Worum geht es bei der verkehrspsychologischen Beratung?
Bei dieser verkehrspsychologischen Beratung handelt es sich um etwas anderes als die MPU. Im Gegensatz zu dieser wird die verkehrspsychologische Beratung nämlich nicht von der Fahrerlaubnisbehörde angeordnet.
Es handelt sich vielmehr um eine Hilfestellung für Fahrer, bei denen der Entzug der Fahrerlaubnis droht, weil er als Verkehrsteilnehmer bereits mehr als 14 Punkte auf seinem Punktekonto in Flensburg vorzuweisen hat. Nimmt nämlich der betroffene Fahrerlaubnisinhaber nach der Teilnahme an einem Aufbauseminar und nach Erreichen von 14 Punkten, aber vor Erreichen von 18 Punkten an einer solchen verkehrspsychologischen Beratung teil und legt er hierüber der Fahrerlaubnisbehörde innerhalb von drei Monaten nach Beendigung eine Bescheinigung vor, so werden ihm zwei Punkte abgezogen. Das gleiche gilt im Übrigen auch dann, wenn gegen den Fahrerlaubnisinhaber wegen einer innerhalb der Probezeit begangenen Straftat oder Ordnungswidrigkeit eine rechtskräftige Entscheidung ergangen ist.
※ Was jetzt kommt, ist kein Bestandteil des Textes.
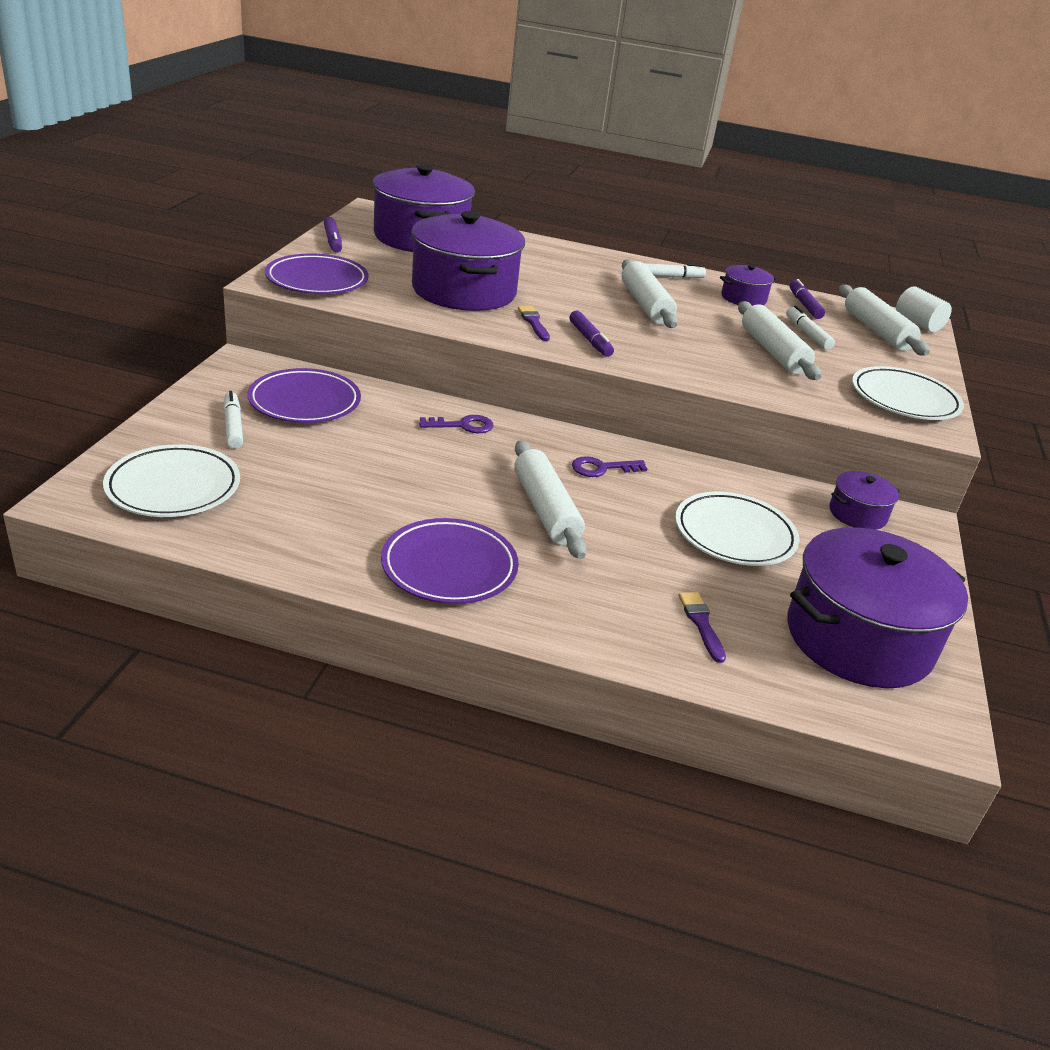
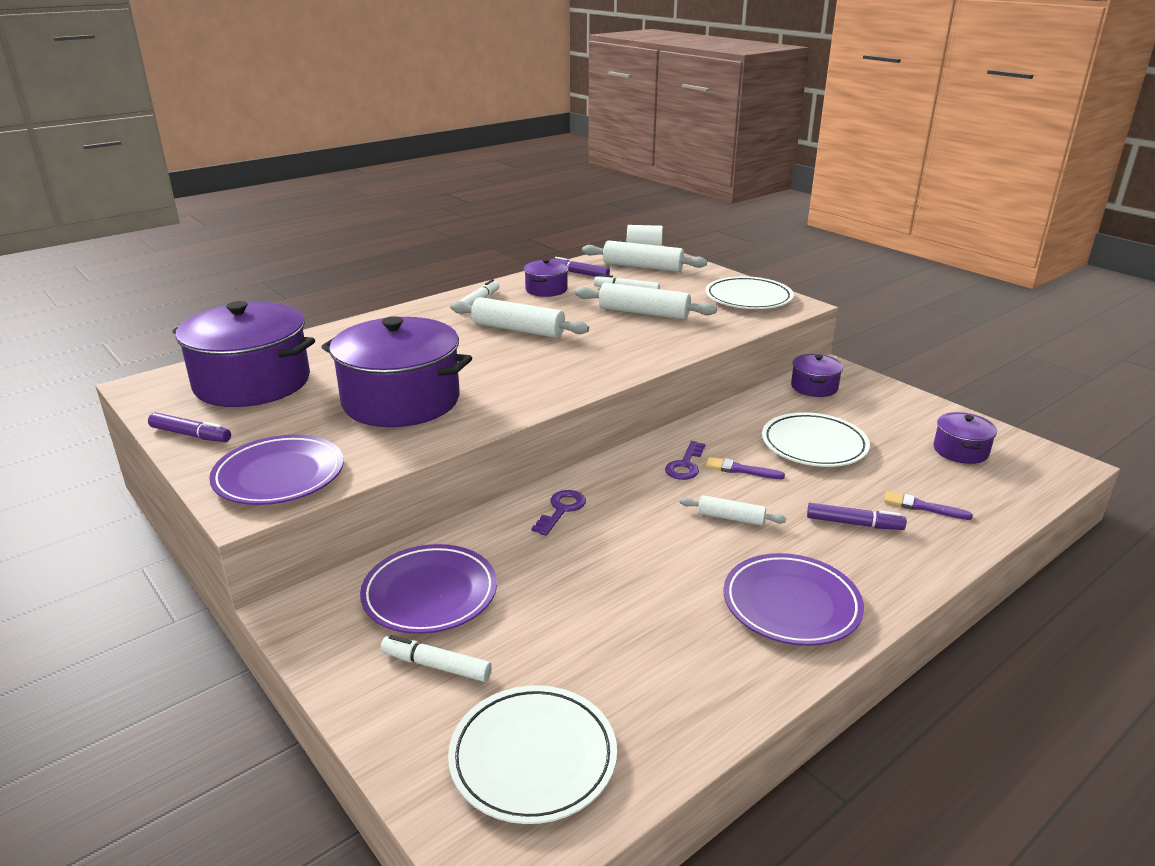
camera: 50 degrees left, 5 degrees down
white rolling pin [514,441,587,559] -> white rolling pin [680,495,786,526], size x0.55
purple brush [518,306,550,341] -> purple brush moved to [705,457,785,479]
purple marker [569,311,614,357] -> purple marker moved to [807,503,906,530]
purple pot [787,527,968,688] -> purple pot [934,412,997,464], size x0.47

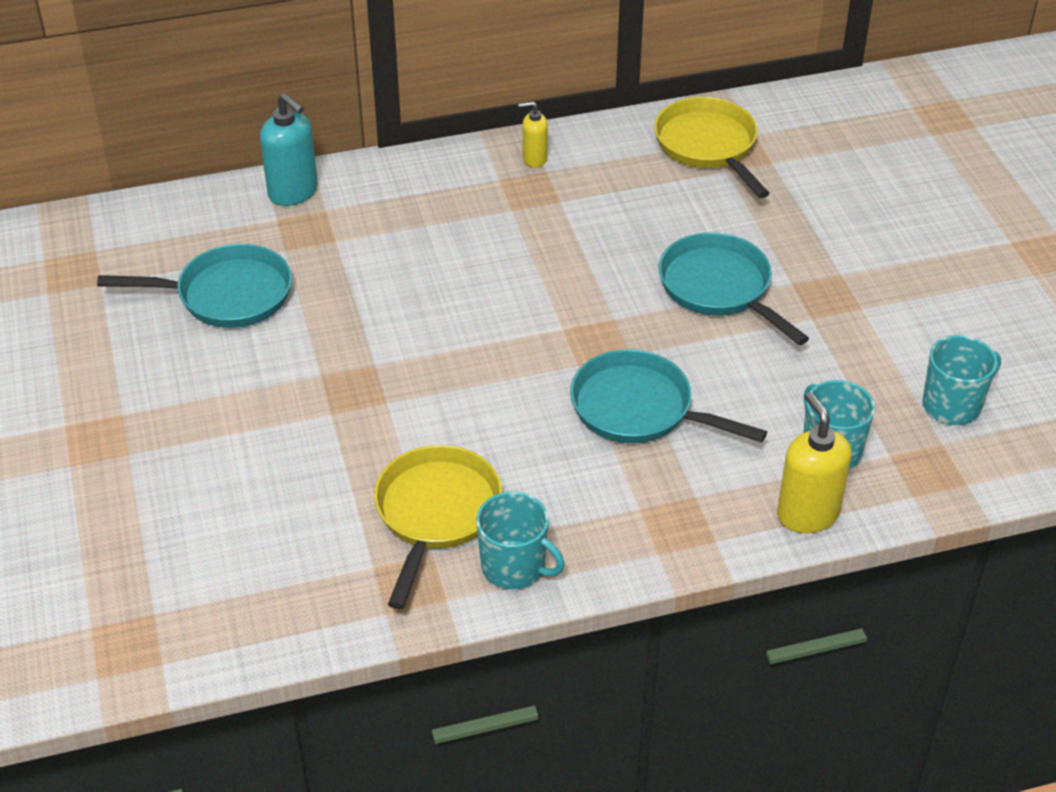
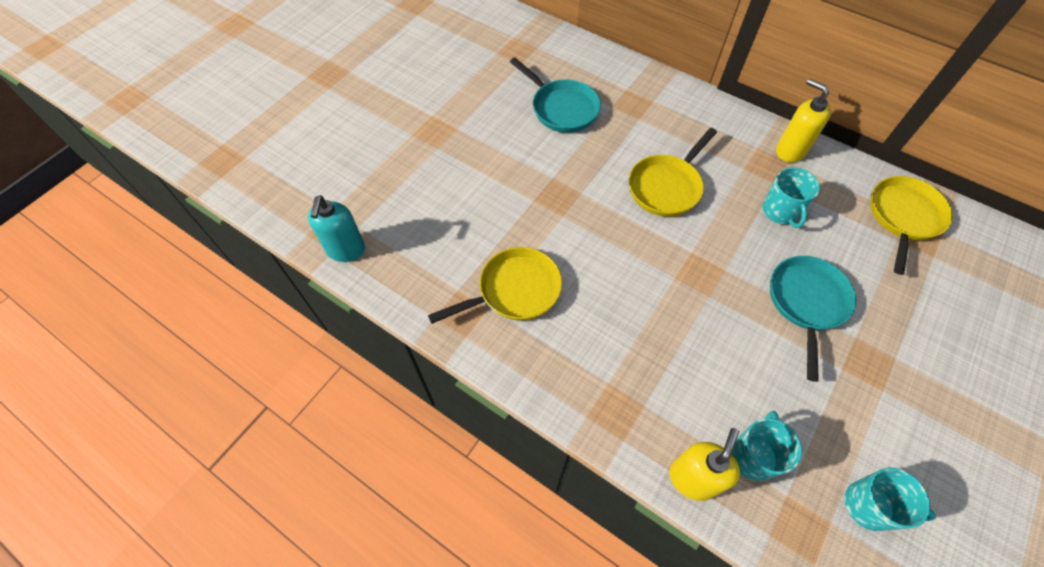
camera: 50 degrees right, 15 degrees up
turquoise soap dispenser [260,93,318,206] -> turquoise soap dispenser moved to [308,195,365,262]
turquoise mug [476,492,565,589] -> turquoise mug moved to [763,167,820,228]
yellow soap dispenser [518,101,548,168] -> yellow soap dispenser [776,79,831,162], size x1.70
turquoise pan [570,349,767,443] -> none
none -> yellow pan [629,128,717,217]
Es geht an sich also um eine willkommene Chance, sich durch die freiwillige Teilnahme an einer solchen Beratung aus der Gefahr zu bringen, dass einem die Fahrerlaubnis unter Umständen bald entzogen wird. Der Sache nach handelt es sich bei einer verkehrspsychologischen Beratung um ein individuelles Gespräch des betreffenden Verkehrsteilnehmers mit einem besonders qualifizierten Psychologen. Die Beratung findet in Form eines Einzelgesprächs statt; sie kann durch eine Fahrprobe ergänzt werden, wenn der Berater dies für erforderlich hält. Zielsetzung der verkehrspsychologischen Beratung ist es dabei, dass der Fahrerlaubnisinhaber veranlasst wird, Mängel in seiner Einstellung zum Straßenverkehr und im verkehrssicheren Verhalten zu erkennen und die Bereitschaft zu entwickeln, diese Mängel abzubauen. Der Berater soll die Ursachen der Mängel aufklären und Wege zu ihrer Beseitigung aufzeigen. Zeitlich sind dafür etwa vier Stunden vorgesehen.
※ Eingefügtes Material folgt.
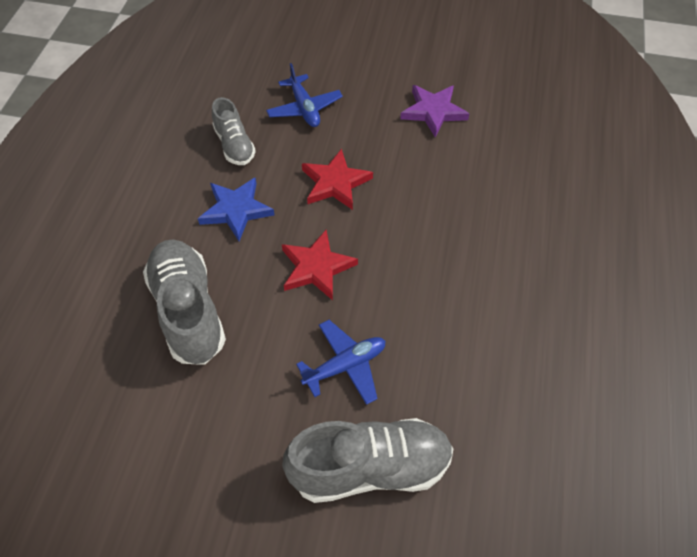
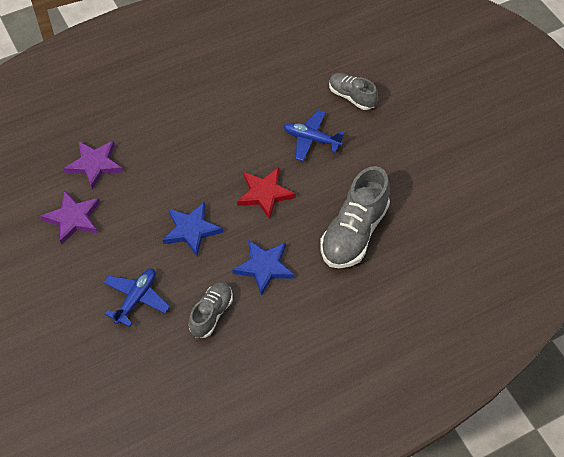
camera: 130 degrees left, 0 degrees up
grey shoe [282,418,453,503] -> grey shoe [329,73,378,110], size x0.58
red star [302,149,373,210] -> blue star [163,202,223,256]
none -> purple star [64,141,123,190]

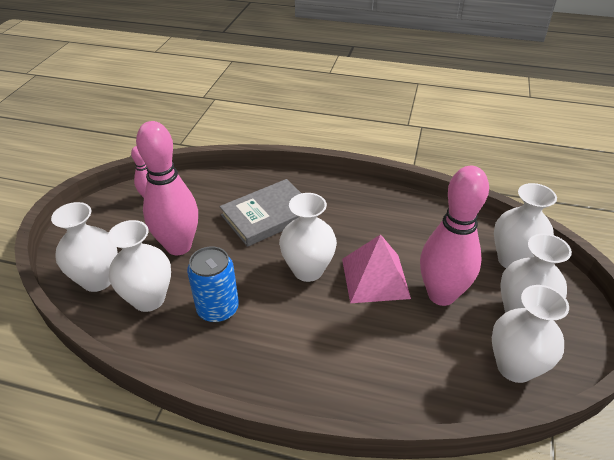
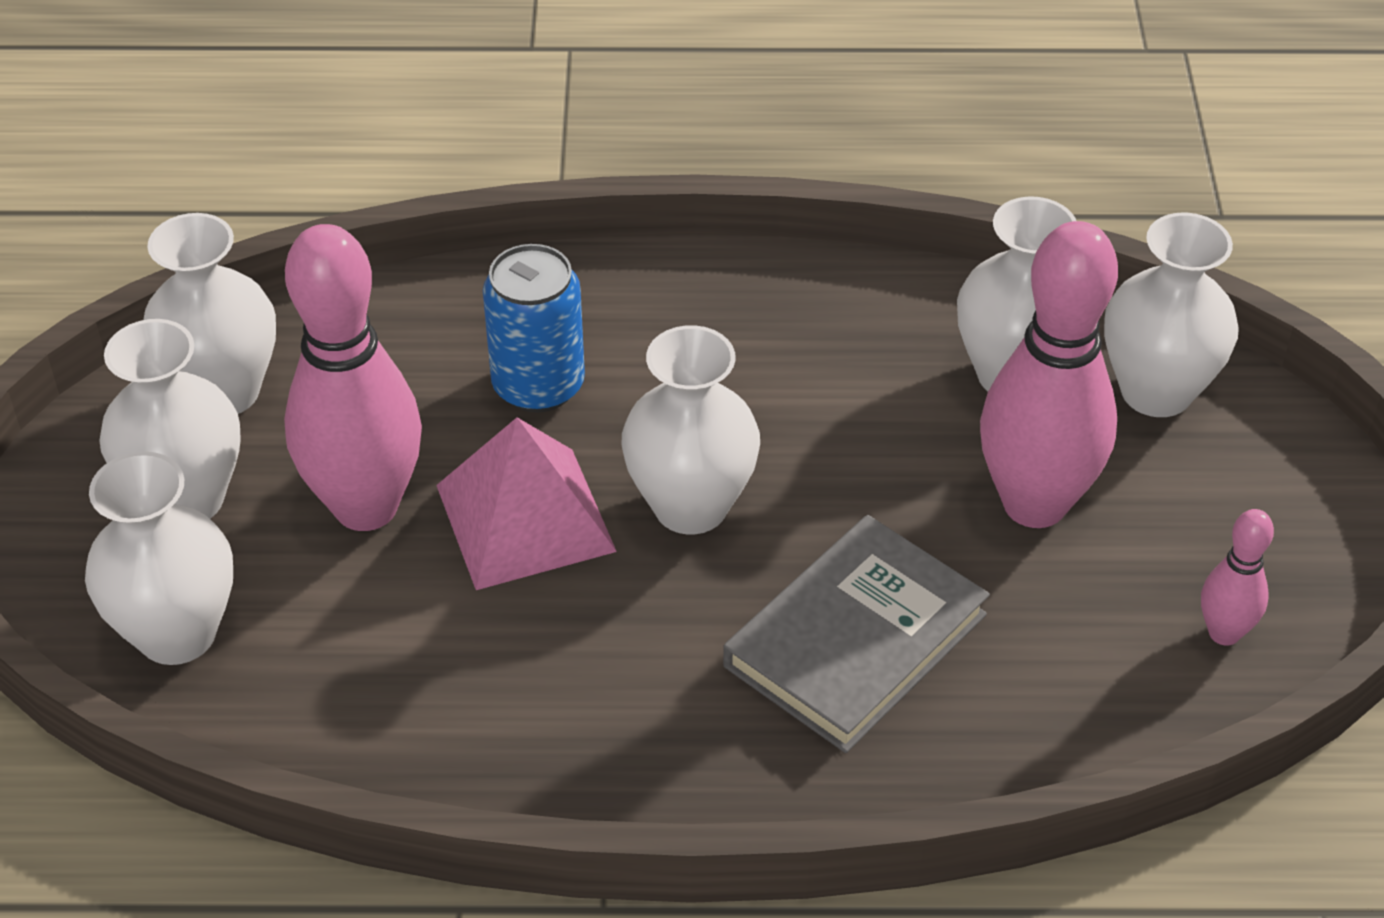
camera: 165 degrees right, 5 degrees up
blue can [187,246,239,323] -> blue can moved to [483,244,585,412]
Welche Vor- und Nachteile bringt eine verkehrspsychologische Beratung mit sich?
Entscheidet sich der Betreffende dafür, an einer solchen verkehrspsychologischen Beratung nicht teilzunehmen, so erwachsen ihm daraus zunächst keine unmittelbaren negativen Folgen. Er muss jedoch weiterhin damit rechnen, dass bei einer erneuten Verfehlung im Straßenverkehr der Entzug der Fahrerlaubnis droht.
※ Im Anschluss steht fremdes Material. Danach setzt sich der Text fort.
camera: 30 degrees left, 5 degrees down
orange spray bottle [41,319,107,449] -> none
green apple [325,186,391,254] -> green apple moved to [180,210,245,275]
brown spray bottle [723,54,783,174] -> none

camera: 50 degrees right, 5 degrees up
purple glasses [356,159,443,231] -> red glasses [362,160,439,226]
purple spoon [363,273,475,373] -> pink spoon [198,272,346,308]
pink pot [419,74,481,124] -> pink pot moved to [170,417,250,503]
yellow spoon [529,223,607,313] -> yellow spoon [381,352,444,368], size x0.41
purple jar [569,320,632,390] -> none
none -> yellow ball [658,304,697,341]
Macht der Betreffende hingegen von der Möglichkeit der Teilnahme an der verkehrspsychologischen Beratung Gebrauch, so wird sein Engagement damit "belohnt", dass er damit seinen aktuellen Punktestand in Flensburg um zwei Punkte verringert. Zu beachten ist dabei allerdings, dass die Teilnahme an einer solchen Beratung jeweils nur einmal innerhalb von fünf Jahren zu einem Punkteabzug führen kann.
Was kostet die verkehrspsychologische Beratung?
Die Kosten für die verkehrspsychologische Beratung trägt allerdings wiederum der Betroffene selbst; sie belaufen sich auf etwa EUR 300,-.
Der Betreffende erhält sodann eine gesonderte Bescheinigung über die Teilnahme an der verkehrspsychologischen Beratung, die er dann der Fahrerlaubnisbehörde vorlegen kann, damit diese ihm den dafür vorgesehenen Punkteabzug gewährt. Das Ergebnis der verkehrspsychologischen Beratung ist hingegen nur für den Betroffenen bestimmt und wird auch nur diesem mitgeteilt.
Wer ist befugt eine solche Beratung durchzuführen?
Als amtlich anerkannt für die Durchführung der verkehrspsychologischen Beratung gelten die Personen, die eine Bestätigung nach § 71 II FeV der Sektion Verkehrspsychologie im Berufsverband Deutscher Psychologinnen und Psychologen e.V. besitzen.